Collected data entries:
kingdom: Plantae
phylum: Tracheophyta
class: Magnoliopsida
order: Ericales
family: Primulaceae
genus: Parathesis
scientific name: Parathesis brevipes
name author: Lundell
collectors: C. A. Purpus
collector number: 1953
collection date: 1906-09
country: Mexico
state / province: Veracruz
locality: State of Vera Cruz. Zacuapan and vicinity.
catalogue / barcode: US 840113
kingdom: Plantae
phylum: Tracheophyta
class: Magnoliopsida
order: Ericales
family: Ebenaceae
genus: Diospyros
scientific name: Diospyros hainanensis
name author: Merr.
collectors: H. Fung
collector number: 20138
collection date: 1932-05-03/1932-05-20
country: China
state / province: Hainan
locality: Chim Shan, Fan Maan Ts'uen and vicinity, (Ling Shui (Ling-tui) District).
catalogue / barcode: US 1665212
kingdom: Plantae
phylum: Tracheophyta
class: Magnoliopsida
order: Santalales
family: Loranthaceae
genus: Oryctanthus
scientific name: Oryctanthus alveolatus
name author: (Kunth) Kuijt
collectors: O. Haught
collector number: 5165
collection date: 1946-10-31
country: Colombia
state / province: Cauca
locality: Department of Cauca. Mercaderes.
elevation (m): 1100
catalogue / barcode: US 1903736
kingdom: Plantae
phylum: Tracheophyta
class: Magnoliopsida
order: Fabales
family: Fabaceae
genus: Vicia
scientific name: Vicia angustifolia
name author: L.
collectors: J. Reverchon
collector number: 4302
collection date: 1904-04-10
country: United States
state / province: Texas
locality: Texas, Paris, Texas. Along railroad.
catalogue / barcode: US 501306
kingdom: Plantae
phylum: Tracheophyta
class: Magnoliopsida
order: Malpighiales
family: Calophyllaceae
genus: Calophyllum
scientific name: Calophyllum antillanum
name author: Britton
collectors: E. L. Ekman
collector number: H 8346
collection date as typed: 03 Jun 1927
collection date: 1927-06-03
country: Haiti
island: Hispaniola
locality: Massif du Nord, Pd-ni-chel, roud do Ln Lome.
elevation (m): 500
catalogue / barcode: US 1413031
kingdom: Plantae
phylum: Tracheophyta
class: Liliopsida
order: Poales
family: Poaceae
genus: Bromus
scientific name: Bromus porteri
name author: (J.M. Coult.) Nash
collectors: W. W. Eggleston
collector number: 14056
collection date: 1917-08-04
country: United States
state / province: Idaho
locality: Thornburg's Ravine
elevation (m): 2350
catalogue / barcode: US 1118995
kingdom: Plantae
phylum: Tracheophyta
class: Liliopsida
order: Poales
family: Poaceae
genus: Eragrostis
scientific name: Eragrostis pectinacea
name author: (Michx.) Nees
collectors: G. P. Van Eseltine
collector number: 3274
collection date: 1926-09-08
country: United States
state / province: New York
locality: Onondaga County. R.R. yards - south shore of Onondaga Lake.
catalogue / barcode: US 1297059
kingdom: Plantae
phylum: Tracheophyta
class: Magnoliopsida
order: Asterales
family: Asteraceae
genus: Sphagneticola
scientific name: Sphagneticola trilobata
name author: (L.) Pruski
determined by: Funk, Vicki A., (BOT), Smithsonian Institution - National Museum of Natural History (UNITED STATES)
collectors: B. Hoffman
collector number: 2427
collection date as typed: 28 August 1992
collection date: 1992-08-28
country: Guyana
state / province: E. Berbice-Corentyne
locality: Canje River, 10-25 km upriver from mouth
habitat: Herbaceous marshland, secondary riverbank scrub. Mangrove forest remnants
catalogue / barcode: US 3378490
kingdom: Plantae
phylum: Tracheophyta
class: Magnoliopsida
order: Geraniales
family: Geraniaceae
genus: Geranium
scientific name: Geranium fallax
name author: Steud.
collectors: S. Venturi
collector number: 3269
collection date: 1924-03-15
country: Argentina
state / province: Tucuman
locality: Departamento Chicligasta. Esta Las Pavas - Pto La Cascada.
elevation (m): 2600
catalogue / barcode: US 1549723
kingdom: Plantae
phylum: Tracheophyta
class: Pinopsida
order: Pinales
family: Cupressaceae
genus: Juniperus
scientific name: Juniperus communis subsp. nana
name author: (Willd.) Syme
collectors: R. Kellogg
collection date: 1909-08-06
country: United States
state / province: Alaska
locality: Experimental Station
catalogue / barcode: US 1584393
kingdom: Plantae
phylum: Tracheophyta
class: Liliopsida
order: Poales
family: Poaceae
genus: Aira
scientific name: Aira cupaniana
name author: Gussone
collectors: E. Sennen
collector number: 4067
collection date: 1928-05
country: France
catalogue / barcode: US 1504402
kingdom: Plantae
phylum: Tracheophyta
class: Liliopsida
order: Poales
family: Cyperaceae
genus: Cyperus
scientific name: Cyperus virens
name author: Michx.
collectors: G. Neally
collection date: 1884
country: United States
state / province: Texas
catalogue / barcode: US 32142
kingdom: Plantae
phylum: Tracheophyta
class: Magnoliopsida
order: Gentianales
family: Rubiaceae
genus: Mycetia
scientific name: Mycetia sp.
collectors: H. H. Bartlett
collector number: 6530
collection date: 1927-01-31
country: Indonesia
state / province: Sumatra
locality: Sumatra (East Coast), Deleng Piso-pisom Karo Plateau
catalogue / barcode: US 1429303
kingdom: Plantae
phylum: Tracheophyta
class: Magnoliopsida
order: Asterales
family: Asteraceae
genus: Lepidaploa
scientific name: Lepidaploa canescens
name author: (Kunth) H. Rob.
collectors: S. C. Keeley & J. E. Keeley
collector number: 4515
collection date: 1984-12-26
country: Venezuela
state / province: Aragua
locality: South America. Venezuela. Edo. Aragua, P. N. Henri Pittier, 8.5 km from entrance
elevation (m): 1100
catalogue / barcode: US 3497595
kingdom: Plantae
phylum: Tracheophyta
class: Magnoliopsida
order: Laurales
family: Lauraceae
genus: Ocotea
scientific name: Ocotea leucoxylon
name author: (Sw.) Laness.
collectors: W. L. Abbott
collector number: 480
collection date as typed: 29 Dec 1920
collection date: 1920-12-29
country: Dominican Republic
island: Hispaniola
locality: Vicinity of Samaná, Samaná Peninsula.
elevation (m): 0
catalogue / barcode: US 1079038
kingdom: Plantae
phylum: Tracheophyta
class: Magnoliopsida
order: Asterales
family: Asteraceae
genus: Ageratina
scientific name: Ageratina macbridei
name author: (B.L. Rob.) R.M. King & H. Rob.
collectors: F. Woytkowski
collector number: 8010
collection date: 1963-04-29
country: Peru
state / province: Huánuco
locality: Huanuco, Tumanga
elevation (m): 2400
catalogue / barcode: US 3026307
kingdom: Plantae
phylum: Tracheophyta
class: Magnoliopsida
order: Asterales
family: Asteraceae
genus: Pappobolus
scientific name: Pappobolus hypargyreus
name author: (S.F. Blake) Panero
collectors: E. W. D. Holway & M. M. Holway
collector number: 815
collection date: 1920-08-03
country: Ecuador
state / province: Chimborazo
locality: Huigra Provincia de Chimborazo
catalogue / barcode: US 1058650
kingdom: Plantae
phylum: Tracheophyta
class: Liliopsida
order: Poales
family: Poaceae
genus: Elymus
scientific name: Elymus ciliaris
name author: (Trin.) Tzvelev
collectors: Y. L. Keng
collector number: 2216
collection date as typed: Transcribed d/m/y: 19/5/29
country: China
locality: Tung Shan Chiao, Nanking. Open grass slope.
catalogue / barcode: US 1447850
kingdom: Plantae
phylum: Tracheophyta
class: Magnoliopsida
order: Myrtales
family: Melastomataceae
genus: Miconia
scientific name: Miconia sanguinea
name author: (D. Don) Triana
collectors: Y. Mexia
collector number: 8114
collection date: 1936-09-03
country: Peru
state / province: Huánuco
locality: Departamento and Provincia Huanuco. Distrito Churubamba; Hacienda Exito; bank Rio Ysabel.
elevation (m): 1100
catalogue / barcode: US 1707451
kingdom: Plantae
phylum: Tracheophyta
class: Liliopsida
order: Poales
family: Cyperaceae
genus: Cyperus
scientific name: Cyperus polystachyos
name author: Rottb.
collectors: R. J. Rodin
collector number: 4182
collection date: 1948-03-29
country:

Requirements: Write out the lines starting at the one containing "state / province: New York" and ending at the one containing "genus: Aira", switching "locality" to "site" and leaving everything else unchanged.

The result:
state / province: New York
site: Onondaga County. R.R. yards - south shore of Onondaga Lake.
catalogue / barcode: US 1297059
kingdom: Plantae
phylum: Tracheophyta
class: Magnoliopsida
order: Asterales
family: Asteraceae
genus: Sphagneticola
scientific name: Sphagneticola trilobata
name author: (L.) Pruski
determined by: Funk, Vicki A., (BOT), Smithsonian Institution - National Museum of Natural History (UNITED STATES)
collectors: B. Hoffman
collector number: 2427
collection date as typed: 28 August 1992
collection date: 1992-08-28
country: Guyana
state / province: E. Berbice-Corentyne
site: Canje River, 10-25 km upriver from mouth
habitat: Herbaceous marshland, secondary riverbank scrub. Mangrove forest remnants
catalogue / barcode: US 3378490
kingdom: Plantae
phylum: Tracheophyta
class: Magnoliopsida
order: Geraniales
family: Geraniaceae
genus: Geranium
scientific name: Geranium fallax
name author: Steud.
collectors: S. Venturi
collector number: 3269
collection date: 1924-03-15
country: Argentina
state / province: Tucuman
site: Departamento Chicligasta. Esta Las Pavas - Pto La Cascada.
elevation (m): 2600
catalogue / barcode: US 1549723
kingdom: Plantae
phylum: Tracheophyta
class: Pinopsida
order: Pinales
family: Cupressaceae
genus: Juniperus
scientific name: Juniperus communis subsp. nana
name author: (Willd.) Syme
collectors: R. Kellogg
collection date: 1909-08-06
country: United States
state / province: Alaska
site: Experimental Station
catalogue / barcode: US 1584393
kingdom: Plantae
phylum: Tracheophyta
class: Liliopsida
order: Poales
family: Poaceae
genus: Aira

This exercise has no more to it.